WHAT IS REQUIRED: Your task is to output the listing exactly, leaving every image out.

________

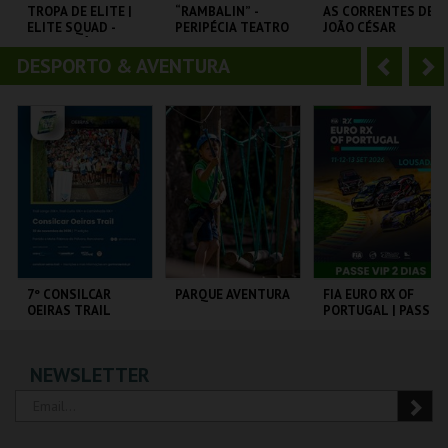
o
t
TROPA DE ELITE |
“RAMBALIN” -
AS CORRENTES DE
ELITE SQUAD -
PERIPÉCIA TEATRO
JOÃO CÉSAR
r
e
CICLO CLÁSSICOS
| LUA CHEIA, ARTE
MONTEIRO | AS
DO BRASIL
NA ALDEIA
BODAS DE DEUS
DESPORTO & AVENTURA
A
S
CAPITÓLIO.
CC RECREATIVO
LUCKY STAR
BENAGOURO
n
e
t
g
MAIS INFO
MAIS INFO
MAIS INFO
e
u
COMPRAR
COMPRAR
COMPRAR
r
i
i
n
o
t
7º CONSILCAR
PARQUE AVENTURA
FIA EURO RX OF
OEIRAS TRAIL
PORTUGAL | PASSE
r
e
VIP 2 DIAS
FÁBRICA DA
PARQUE
CIRCUITO DE
NEWSLETTER
PÓLVORA
ORNITOLÓGICO
LOUSADA
MAIS INFO
MAIS INFO
MAIS INFO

________

SOLUTION:
o
t
TROPA DE ELITE |
“RAMBALIN” -
AS CORRENTES DE
ELITE SQUAD -
PERIPÉCIA TEATRO
JOÃO CÉSAR
r
e
CICLO CLÁSSICOS
| LUA CHEIA, ARTE
MONTEIRO | AS
DO BRASIL
NA ALDEIA
BODAS DE DEUS
DESPORTO & AVENTURA
A
S
CAPITÓLIO.
CC RECREATIVO
LUCKY STAR
BENAGOURO
n
e
t
g
MAIS INFO
MAIS INFO
MAIS INFO
e
u
COMPRAR
COMPRAR
COMPRAR
r
i
i
n
o
t
7º CONSILCAR
PARQUE AVENTURA
FIA EURO RX OF
OEIRAS TRAIL
PORTUGAL | PASSE
r
e
VIP 2 DIAS
FÁBRICA DA
PARQUE
CIRCUITO DE
NEWSLETTER
PÓLVORA
ORNITOLÓGICO
LOUSADA
MAIS INFO
MAIS INFO
MAIS INFO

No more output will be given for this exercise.